Die Fähre war ein hölzerner Einbaum, der höchstens vier Passagiere (mehr oder weniger sicher) befördern konnte. Nach einer eher rauen Überfahrt - glücklicherweise hatten die sambesischen Krokodile schon gefrühstückt - erreichten wir das andere Ufer. Der weiße, weiche Sand, machte ein Vorankommen sehr anstrengend. Die einstündige Wanderung zu den Fällen führte uns durch unberührte Natur. Wir durchquerten einen wunderschönen Wald aus Teak-, Marula- und Mopanebäumen.
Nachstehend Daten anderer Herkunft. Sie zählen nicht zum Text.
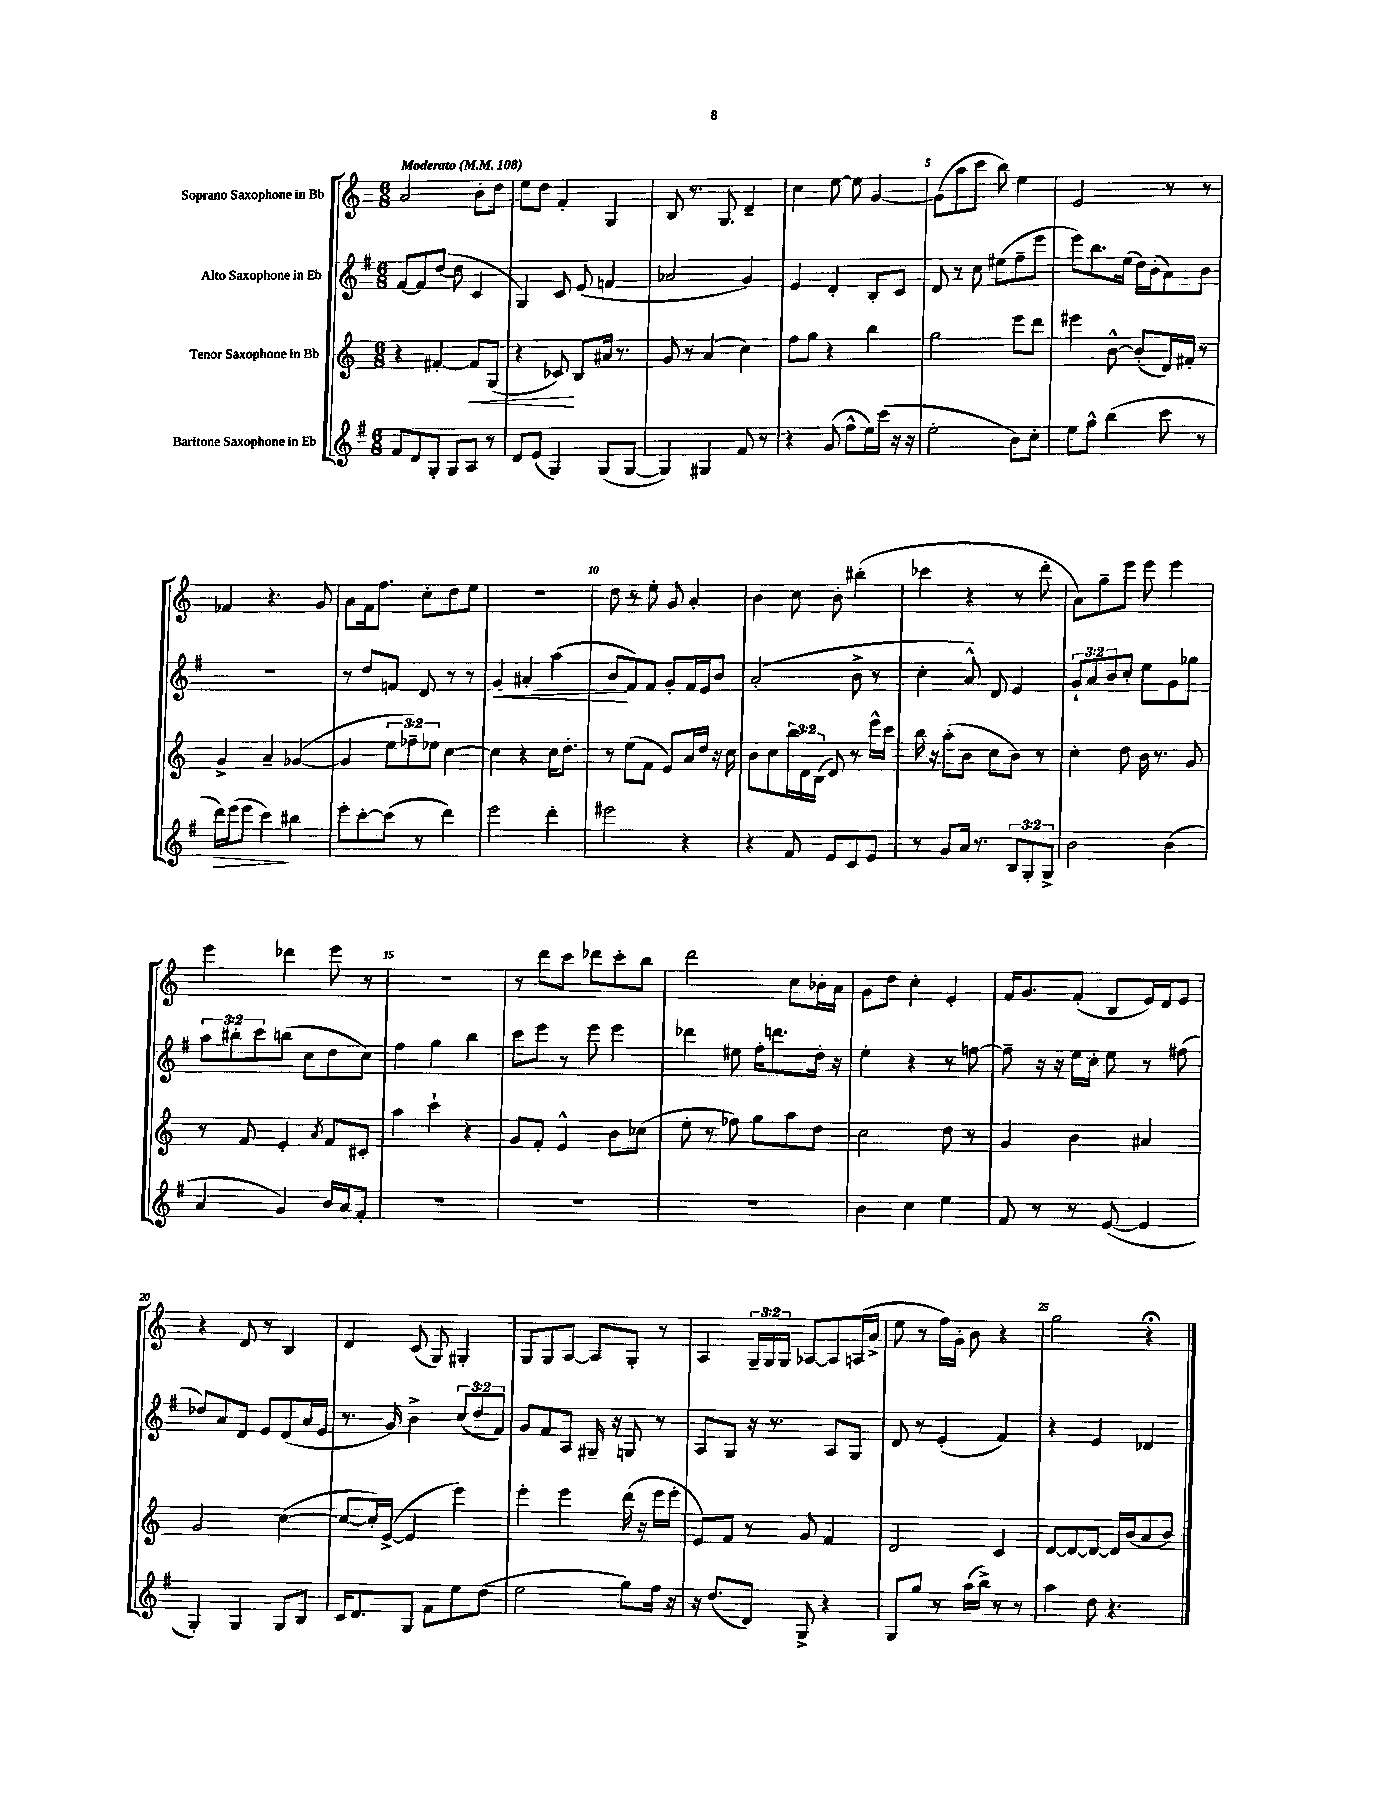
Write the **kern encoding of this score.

Und dann lagen endlich die hufeisenförmigen Wasserfälle vor uns. Über 20 Meter fallen die Wassermassen in die Tiefe. Ein Traum! Und die absolute Abgeschiedenheit und Einsamkeit machen die Sioma Falls zu etwas Einzigartigem, das jede Mühsal der Reise wert war.

(Reisebericht von Carina Grüninger aus dem Jahr 2002. Seit dieser Pilot-Tour gibt es jedes Jahr eine geführt Camping-Safari von Livingstone aus in Sambias wilden Westen.)